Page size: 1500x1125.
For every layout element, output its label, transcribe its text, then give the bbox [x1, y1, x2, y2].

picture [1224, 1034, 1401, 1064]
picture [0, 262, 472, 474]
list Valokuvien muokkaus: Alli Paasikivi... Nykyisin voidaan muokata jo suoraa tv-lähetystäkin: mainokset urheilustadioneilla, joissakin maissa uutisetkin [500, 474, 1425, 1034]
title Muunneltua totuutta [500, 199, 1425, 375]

++++++

AIM:
Rewrite these lines with "layout element" changed to "page element", keeping everything else the same.

FINISHED EXERCISE:
Page size: 1500x1125.
For every page element, output its label, transcribe its text, then give the bbox [x1, y1, x2, y2].

picture [1224, 1034, 1401, 1064]
picture [0, 262, 472, 474]
list Valokuvien muokkaus: Alli Paasikivi... Nykyisin voidaan muokata jo suoraa tv-lähetystäkin: mainokset urheilustadioneilla, joissakin maissa uutisetkin [500, 474, 1425, 1034]
title Muunneltua totuutta [500, 199, 1425, 375]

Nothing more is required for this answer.